DeepThought-8B is a small "reasoning" model built on LLaMA-3.1 8B that can carry through decision-making processes step by step, similarly to how OpenAI o1 does, but in a much smaller package.
Requiring a "mere" 16GB of VRAM, DeepThought-8B is particularly aimed at step-by-step problem-solving, coding and mathematical tasks, and instruction-following. Ruliad, the company behind it, says its reasoning capabilities rival larger models.
This release represents our first step toward making AI reasoning more transparent and controllable, while demonstrating that smaller, more efficient models can achieve sophisticated reasoning capabilities that rival models of much larger scales.
As Ruliad explains, DeepThought-8B can break down the process of finding the solution to a problem into a sequence of steps, each of a specific type. The first step in the process is problem understanding, followed by data gathering, analysis, calculation, verification, conclusion drawing, and implementation. The actual number of steps varies with the complexity of the given task. At the end of the process, DeepThought outputs a JSON document detailing all the steps, which makes it possible for users to understand and validate the reasoning.
Ruliad emphasizes users' ability to customize the model's reasoning patterns without retraining. This is shown in the deepthought_inference
tool included with the model.
Ruliad has not disclosed benchmark scores, inviting users to test the model and share their findings with the community. However, the company has published a comparison of the model's performance with other major models.

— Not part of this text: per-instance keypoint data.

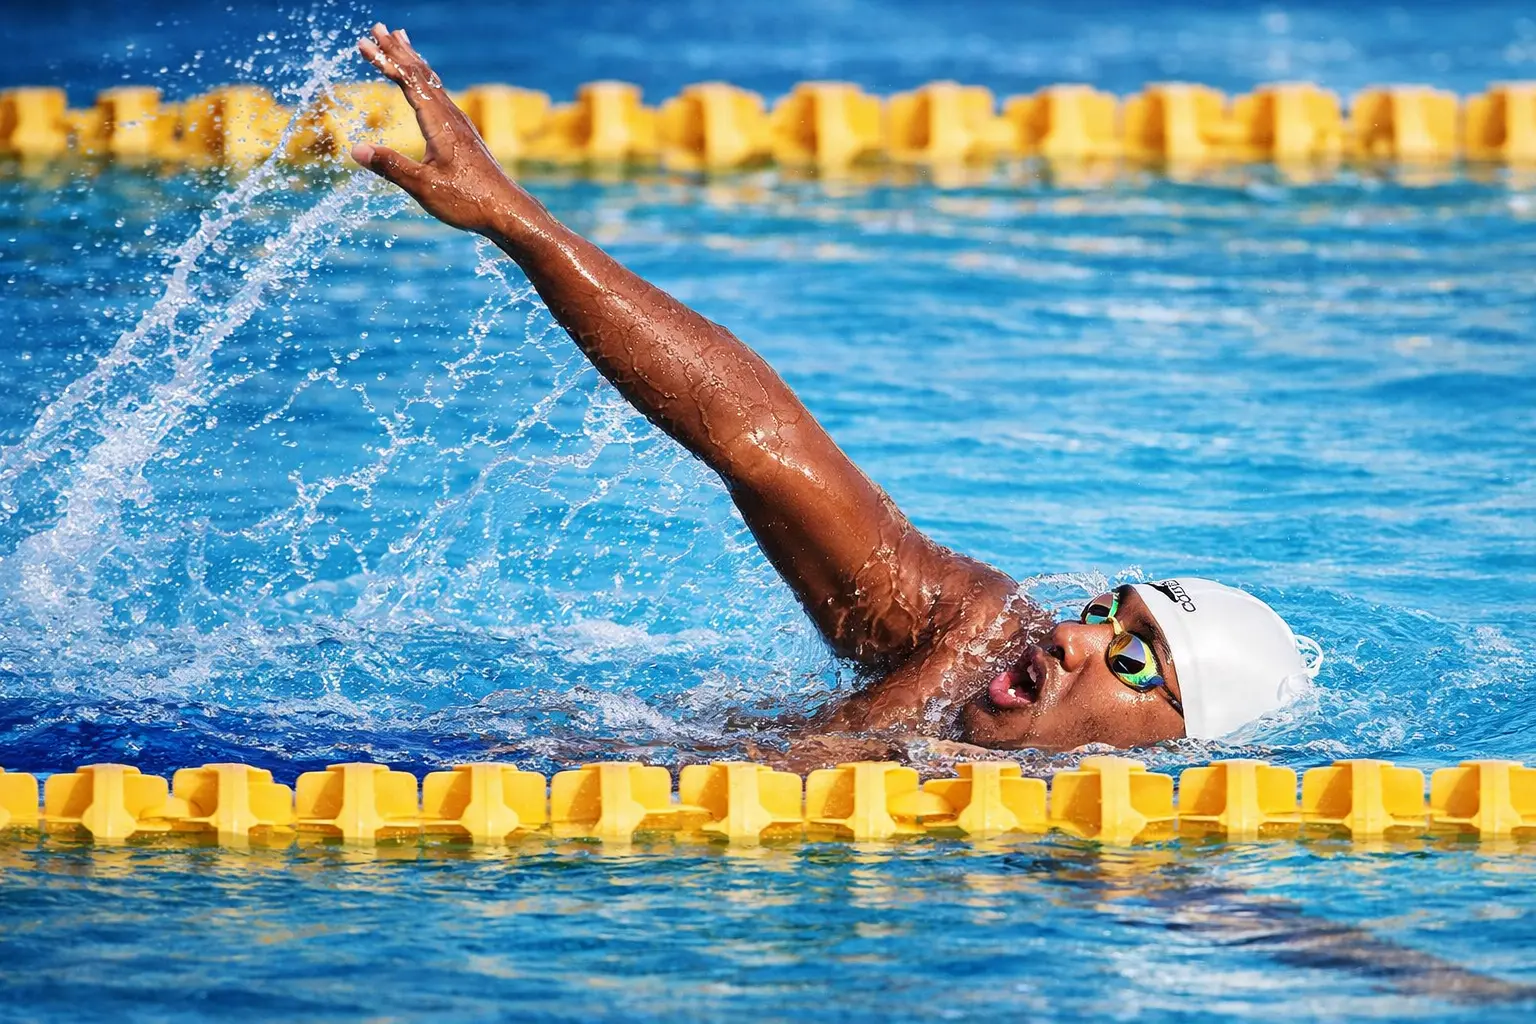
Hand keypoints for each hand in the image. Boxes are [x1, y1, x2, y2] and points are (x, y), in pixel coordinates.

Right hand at [351, 23, 524, 235]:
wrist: (506, 212)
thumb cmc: (467, 200)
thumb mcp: (423, 186)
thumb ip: (391, 166)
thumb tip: (356, 150)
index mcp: (439, 123)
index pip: (408, 82)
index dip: (385, 61)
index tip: (363, 43)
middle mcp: (451, 117)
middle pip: (421, 74)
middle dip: (397, 50)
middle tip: (378, 27)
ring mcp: (459, 125)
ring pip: (433, 83)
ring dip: (413, 61)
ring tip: (401, 40)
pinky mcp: (463, 135)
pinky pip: (441, 96)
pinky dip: (427, 80)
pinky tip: (426, 83)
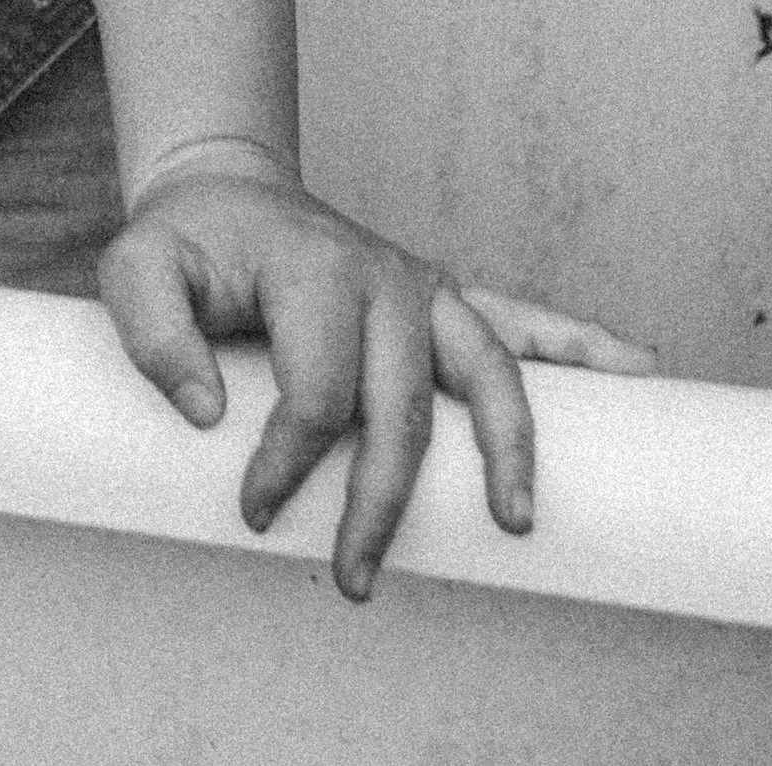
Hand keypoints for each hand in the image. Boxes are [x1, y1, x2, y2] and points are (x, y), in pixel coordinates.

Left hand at [98, 161, 652, 602]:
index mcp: (315, 271)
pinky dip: (581, 343)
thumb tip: (205, 415)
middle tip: (354, 580)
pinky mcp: (446, 298)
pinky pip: (523, 321)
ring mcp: (424, 287)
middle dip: (383, 501)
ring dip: (510, 448)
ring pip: (489, 372)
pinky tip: (635, 369)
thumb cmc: (186, 245)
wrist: (224, 192)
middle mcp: (385, 277)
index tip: (256, 514)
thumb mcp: (136, 269)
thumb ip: (150, 331)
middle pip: (403, 408)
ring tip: (514, 521)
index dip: (289, 464)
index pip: (319, 392)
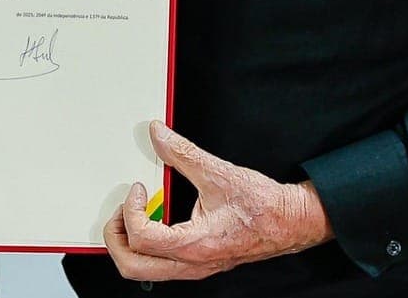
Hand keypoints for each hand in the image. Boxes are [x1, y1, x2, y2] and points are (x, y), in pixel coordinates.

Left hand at [104, 122, 331, 281]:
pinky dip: (146, 246)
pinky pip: (161, 265)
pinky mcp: (198, 262)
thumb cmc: (264, 206)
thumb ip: (183, 153)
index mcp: (196, 245)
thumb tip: (157, 135)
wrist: (292, 222)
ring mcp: (195, 267)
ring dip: (129, 245)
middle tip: (119, 212)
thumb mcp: (220, 172)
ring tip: (132, 216)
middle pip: (133, 268)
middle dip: (115, 239)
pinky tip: (154, 219)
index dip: (130, 210)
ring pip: (146, 271)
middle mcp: (193, 263)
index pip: (142, 238)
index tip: (137, 189)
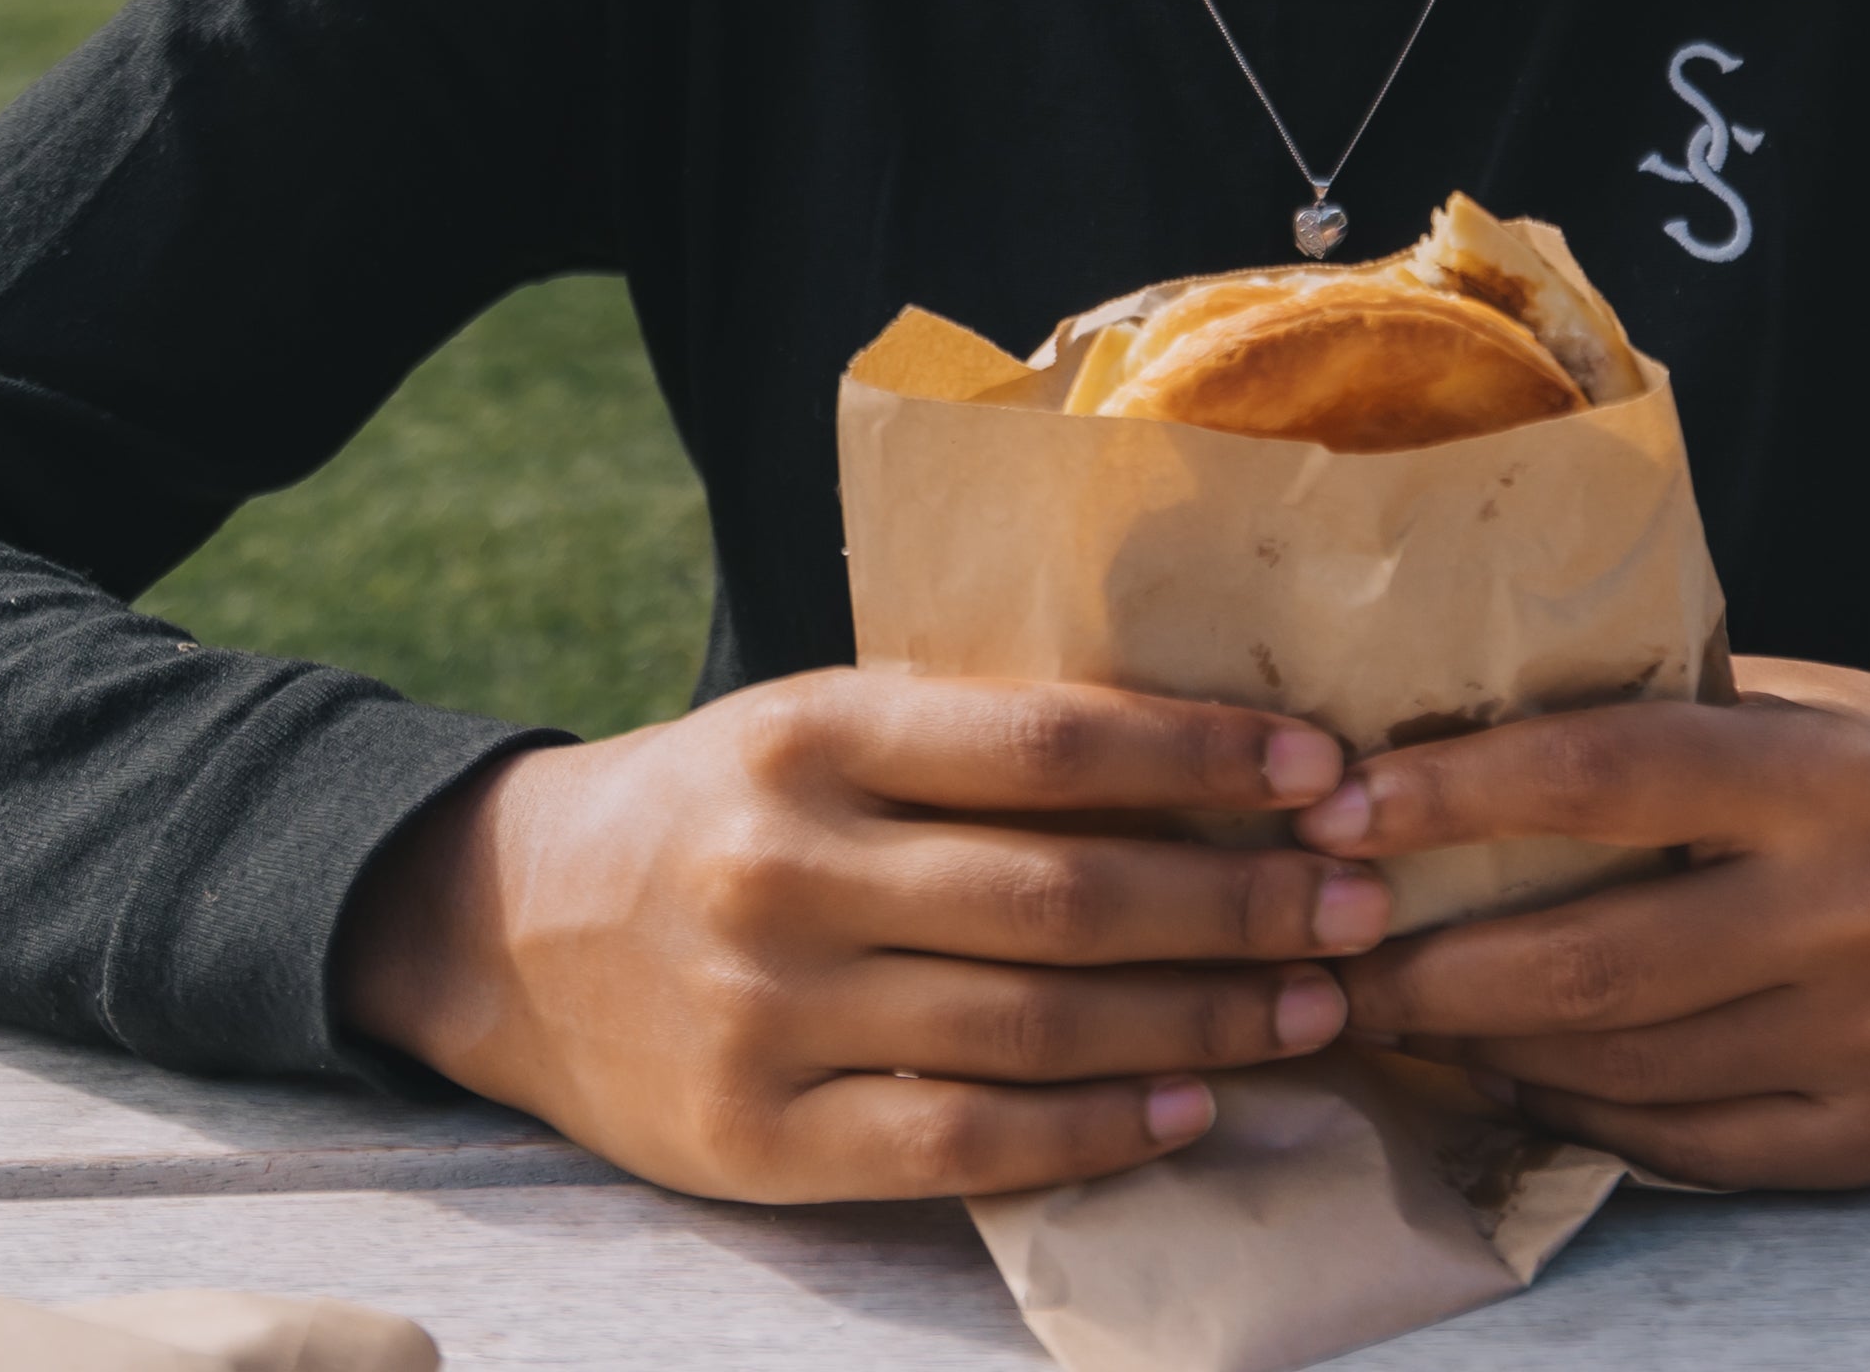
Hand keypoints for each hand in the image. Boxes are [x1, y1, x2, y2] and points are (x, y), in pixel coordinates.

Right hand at [335, 671, 1394, 1203]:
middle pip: (1067, 896)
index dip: (1205, 756)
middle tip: (1362, 902)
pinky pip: (963, 1145)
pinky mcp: (758, 1138)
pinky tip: (1191, 1108)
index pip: (1053, 743)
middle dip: (1241, 901)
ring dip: (1202, 1019)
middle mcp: (789, 869)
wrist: (508, 930)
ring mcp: (770, 1013)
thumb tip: (1206, 758)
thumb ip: (975, 741)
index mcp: (814, 734)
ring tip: (1318, 1006)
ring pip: (1035, 1027)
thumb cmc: (718, 808)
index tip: (1325, 767)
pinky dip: (1094, 1133)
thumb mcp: (821, 725)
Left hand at [1296, 650, 1869, 1189]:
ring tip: (1388, 1012)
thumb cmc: (1863, 764)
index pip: (1607, 777)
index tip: (1335, 808)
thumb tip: (1410, 716)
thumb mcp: (1780, 698)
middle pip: (1593, 960)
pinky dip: (1572, 1112)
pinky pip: (1682, 1144)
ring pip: (1622, 1068)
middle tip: (1323, 950)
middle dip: (1427, 966)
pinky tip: (1502, 1071)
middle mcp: (1866, 911)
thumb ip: (1637, 713)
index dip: (1456, 797)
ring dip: (1479, 1046)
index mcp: (1831, 774)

Interestingly, while DeepThought-8B shows similar performance to LLaMA-3.1-8B-Instruct for coding and math tasks, it outperforms it on "reasoning" tasks. Ruliad's model also outperforms Qwuen-2-72B, despite the latter being larger. On the other hand, GPT-4o, o1-mini, and Claude-3.5-Sonnet get better scores on all the counts, including reasoning. This should come as no surprise, anyway, since they are far larger.
Several Hacker News readers tried the model out to test its performance. While it failed at "finding two primes whose sum is 123" or at counting the "r"s in "strawerberry" or in similar un-lexical variations of "strawberry", it correctly answered "which is heavier? 2kg of feathers or 1kg of lead". This might sound trivial, but it appears to be a challenging question for small LLMs like LLaMA-8B, Gemma-2-9B, and others.
Other Hacker News readers took issue with the idea that such models do actually "reason" and stressed that using beam search to select the best path to reach an answer is hardly "reasoning" at all. This stance is also backed by research showing that the ability of LLM models to solve tasks is quite limited since they seem to rely on narrow procedures that cannot be easily transferred to problems differing significantly from those used for training.
DeepThought-8B can be downloaded from Hugging Face or used on Ruliad's website.